▸ **What is being asked**
Everything from the line containing "UNIVERSITY OF" through the line containing "TEAtime….no I am" in the listing below should be copied exactly, and nothing more.

▸ **Data records**

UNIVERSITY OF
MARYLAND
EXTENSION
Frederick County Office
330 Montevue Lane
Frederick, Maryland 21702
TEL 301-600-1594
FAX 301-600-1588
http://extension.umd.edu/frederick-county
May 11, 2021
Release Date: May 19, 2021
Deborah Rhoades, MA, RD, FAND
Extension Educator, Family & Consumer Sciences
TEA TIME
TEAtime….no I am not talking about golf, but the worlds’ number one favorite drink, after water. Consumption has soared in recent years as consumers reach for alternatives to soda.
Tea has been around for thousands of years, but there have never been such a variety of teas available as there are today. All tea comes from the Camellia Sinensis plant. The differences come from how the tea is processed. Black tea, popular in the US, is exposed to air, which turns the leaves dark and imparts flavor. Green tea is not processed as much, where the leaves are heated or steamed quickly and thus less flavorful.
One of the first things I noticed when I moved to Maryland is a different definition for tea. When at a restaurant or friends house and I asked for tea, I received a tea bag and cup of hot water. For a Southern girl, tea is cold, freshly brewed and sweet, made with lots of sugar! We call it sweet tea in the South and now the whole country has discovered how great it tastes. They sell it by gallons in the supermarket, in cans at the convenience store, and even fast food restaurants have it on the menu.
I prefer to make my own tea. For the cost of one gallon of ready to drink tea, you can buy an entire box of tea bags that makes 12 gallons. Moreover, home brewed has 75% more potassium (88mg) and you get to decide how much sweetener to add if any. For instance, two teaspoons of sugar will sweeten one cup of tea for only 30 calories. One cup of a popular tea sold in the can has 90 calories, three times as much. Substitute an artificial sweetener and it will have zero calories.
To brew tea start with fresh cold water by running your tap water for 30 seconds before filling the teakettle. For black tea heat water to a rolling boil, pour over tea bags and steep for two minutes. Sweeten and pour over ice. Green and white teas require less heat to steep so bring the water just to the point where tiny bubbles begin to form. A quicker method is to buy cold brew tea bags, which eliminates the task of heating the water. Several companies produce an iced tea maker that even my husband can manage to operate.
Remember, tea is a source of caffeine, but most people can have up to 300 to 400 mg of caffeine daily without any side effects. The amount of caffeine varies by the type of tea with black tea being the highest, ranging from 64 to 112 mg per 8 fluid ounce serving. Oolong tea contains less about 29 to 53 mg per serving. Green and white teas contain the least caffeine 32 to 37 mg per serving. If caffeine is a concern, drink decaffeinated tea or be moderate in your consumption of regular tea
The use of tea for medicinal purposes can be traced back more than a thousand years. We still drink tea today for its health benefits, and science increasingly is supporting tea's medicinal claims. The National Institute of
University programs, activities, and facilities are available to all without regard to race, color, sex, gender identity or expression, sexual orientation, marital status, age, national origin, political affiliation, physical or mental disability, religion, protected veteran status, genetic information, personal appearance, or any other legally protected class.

==

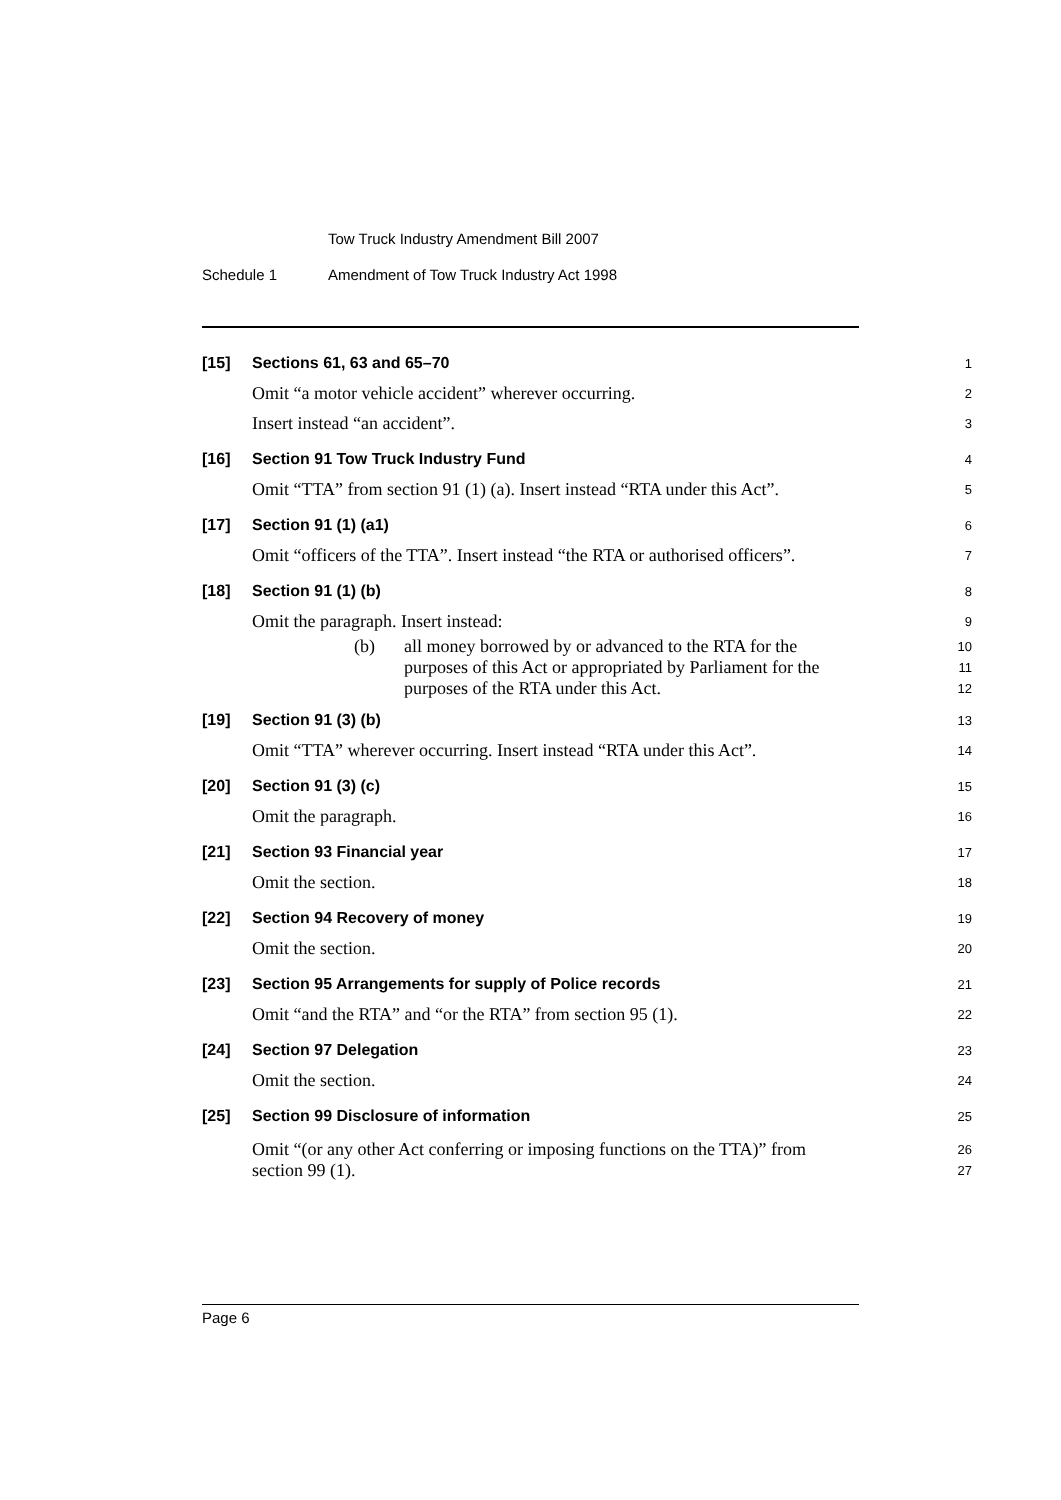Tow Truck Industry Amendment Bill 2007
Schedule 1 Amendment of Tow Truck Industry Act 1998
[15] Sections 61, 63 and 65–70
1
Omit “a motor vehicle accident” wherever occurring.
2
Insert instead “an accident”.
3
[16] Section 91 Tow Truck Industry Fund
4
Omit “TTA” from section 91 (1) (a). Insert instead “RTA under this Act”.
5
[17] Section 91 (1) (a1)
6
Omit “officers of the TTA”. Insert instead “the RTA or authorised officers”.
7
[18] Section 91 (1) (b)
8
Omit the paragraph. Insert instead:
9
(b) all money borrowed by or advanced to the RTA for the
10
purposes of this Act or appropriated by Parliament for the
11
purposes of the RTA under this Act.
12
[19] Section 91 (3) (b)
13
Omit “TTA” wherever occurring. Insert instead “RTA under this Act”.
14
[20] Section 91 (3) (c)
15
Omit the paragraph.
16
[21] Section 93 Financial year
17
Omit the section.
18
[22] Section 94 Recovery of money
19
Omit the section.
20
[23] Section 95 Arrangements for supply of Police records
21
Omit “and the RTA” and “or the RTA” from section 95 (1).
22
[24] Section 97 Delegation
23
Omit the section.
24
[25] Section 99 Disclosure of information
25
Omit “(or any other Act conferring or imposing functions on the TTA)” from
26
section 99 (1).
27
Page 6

==

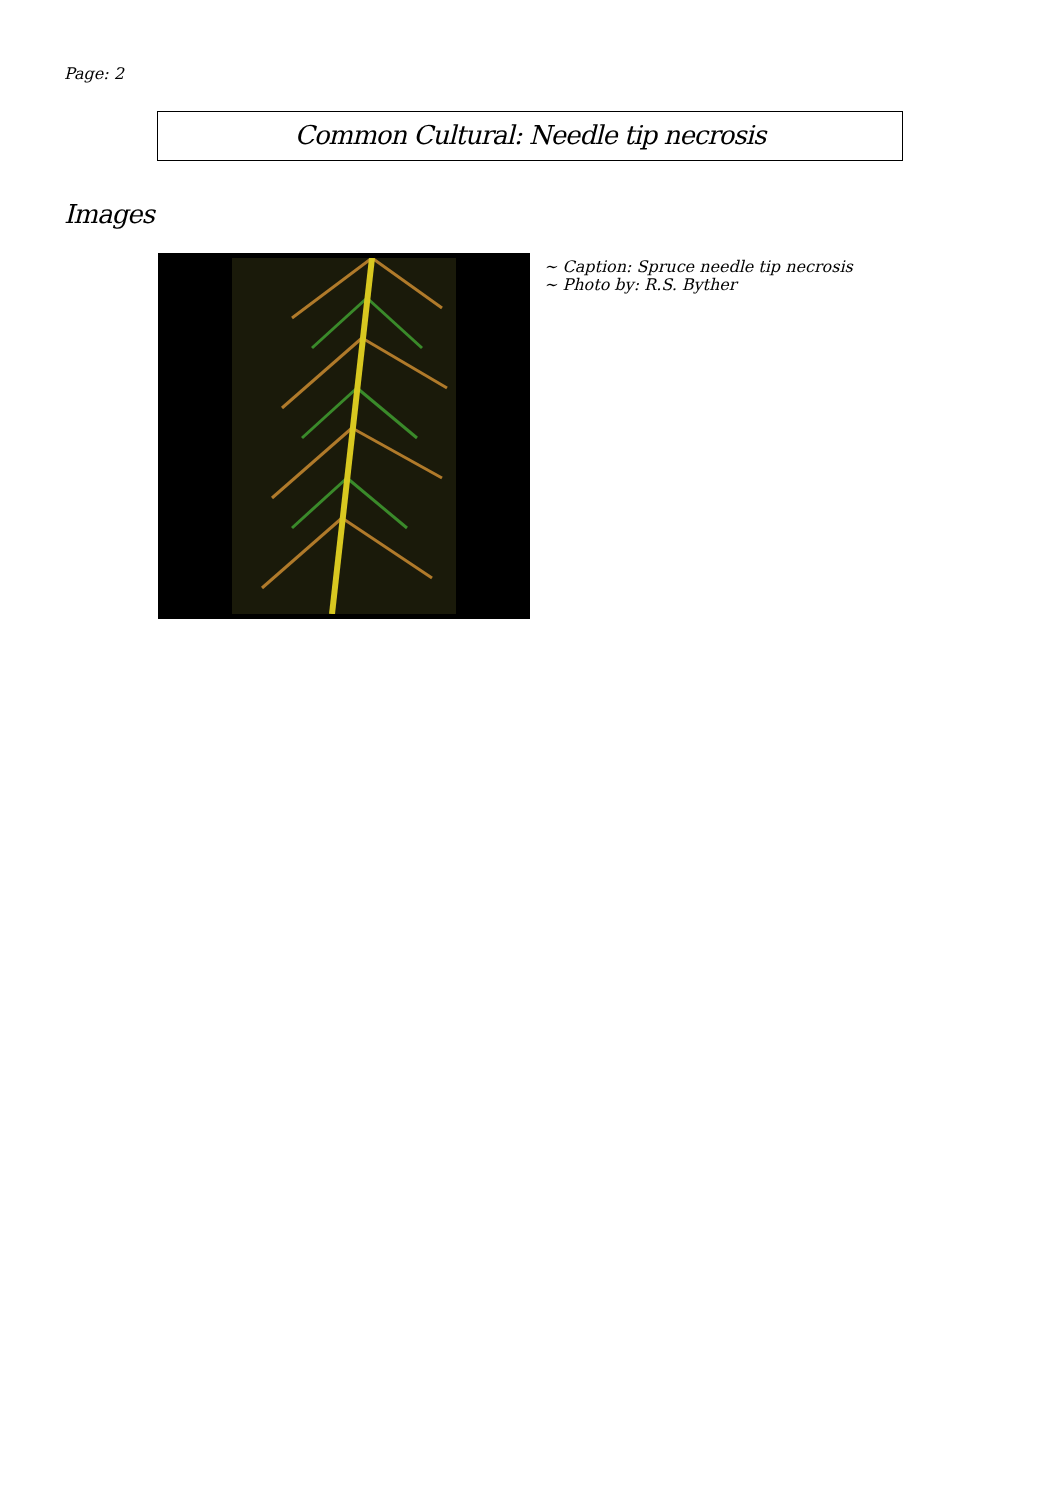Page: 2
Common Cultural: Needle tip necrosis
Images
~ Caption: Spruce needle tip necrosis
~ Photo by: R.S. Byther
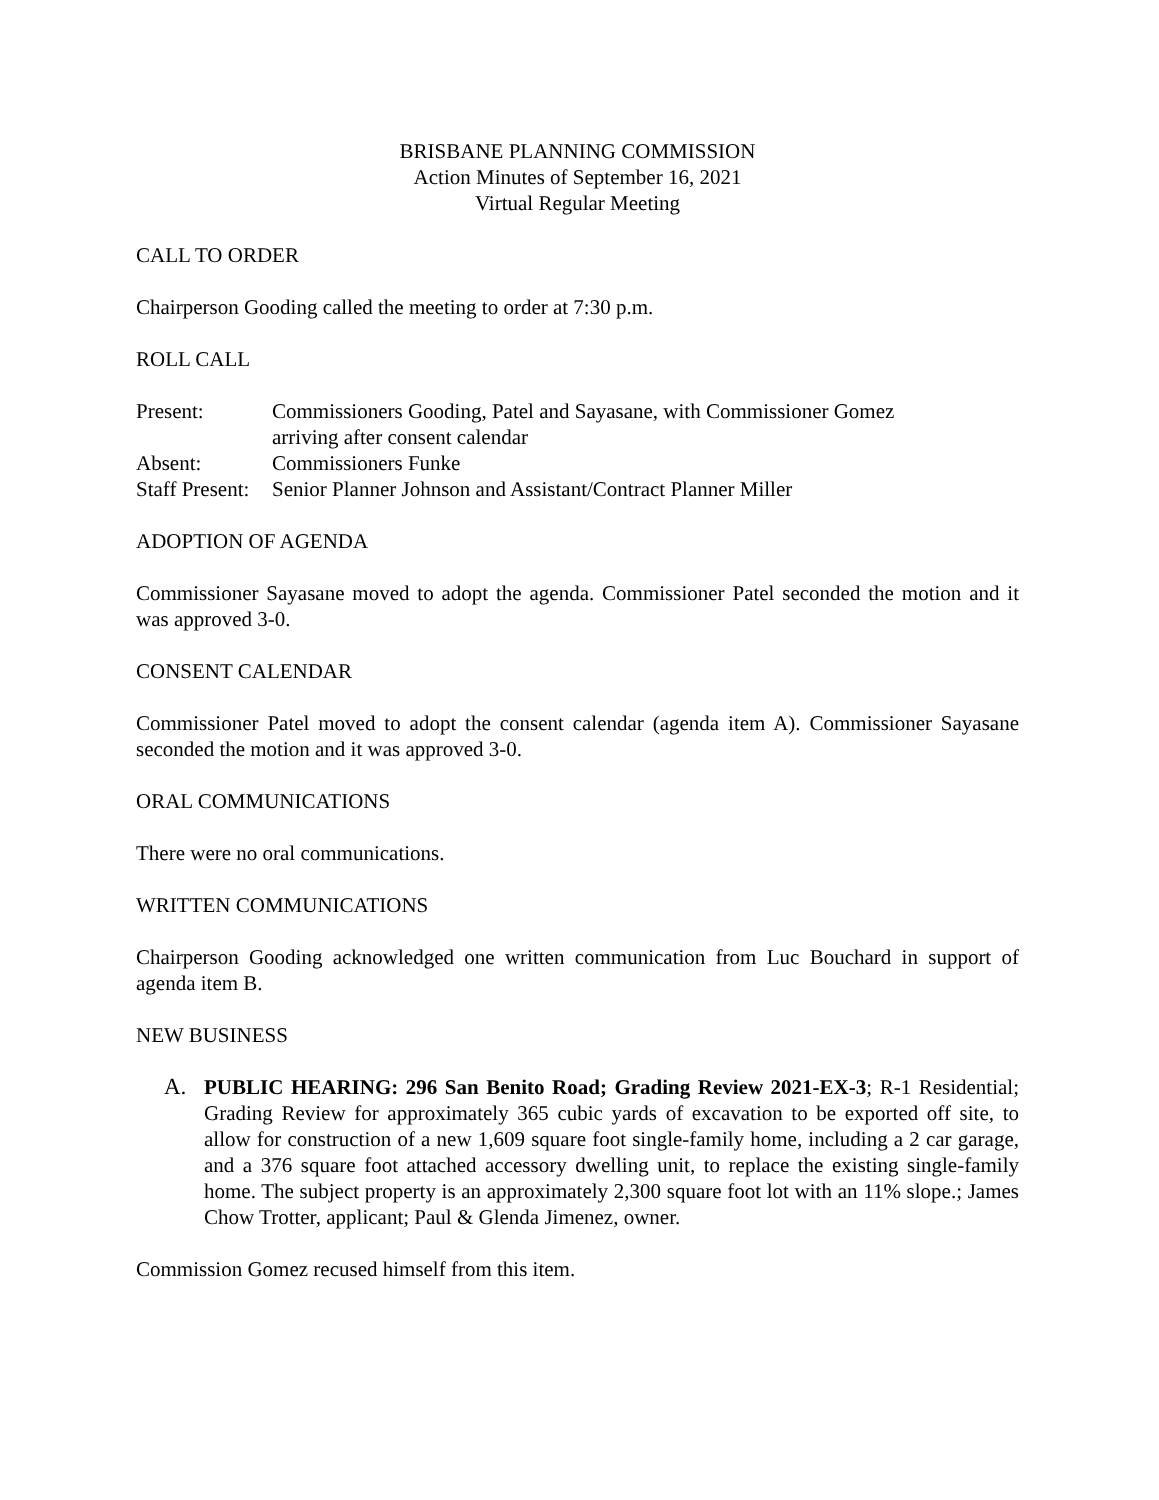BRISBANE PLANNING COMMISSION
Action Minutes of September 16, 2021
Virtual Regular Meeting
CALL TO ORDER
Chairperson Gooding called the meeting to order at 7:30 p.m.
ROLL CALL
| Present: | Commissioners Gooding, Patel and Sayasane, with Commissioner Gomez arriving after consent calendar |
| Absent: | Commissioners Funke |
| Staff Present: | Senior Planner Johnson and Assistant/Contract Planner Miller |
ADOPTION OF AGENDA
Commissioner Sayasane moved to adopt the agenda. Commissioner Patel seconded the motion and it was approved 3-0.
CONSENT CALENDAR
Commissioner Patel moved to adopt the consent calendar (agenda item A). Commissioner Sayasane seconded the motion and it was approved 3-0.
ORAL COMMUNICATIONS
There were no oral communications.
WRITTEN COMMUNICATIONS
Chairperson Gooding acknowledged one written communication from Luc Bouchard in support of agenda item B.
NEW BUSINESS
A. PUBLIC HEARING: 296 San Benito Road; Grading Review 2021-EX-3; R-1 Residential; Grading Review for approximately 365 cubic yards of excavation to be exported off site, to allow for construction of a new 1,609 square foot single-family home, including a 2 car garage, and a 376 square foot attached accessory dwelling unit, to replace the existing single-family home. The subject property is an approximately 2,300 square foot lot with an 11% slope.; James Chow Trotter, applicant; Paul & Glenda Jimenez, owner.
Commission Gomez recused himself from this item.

▸ **Answer below**
UNIVERSITY OF
MARYLAND
EXTENSION
Frederick County Office
330 Montevue Lane
Frederick, Maryland 21702
TEL 301-600-1594
FAX 301-600-1588
http://extension.umd.edu/frederick-county
May 11, 2021
Release Date: May 19, 2021
Deborah Rhoades, MA, RD, FAND
Extension Educator, Family & Consumer Sciences
TEA TIME
TEAtime….no I am not talking about golf, but the worlds’ number one favorite drink, after water. Consumption has soared in recent years as consumers reach for alternatives to soda.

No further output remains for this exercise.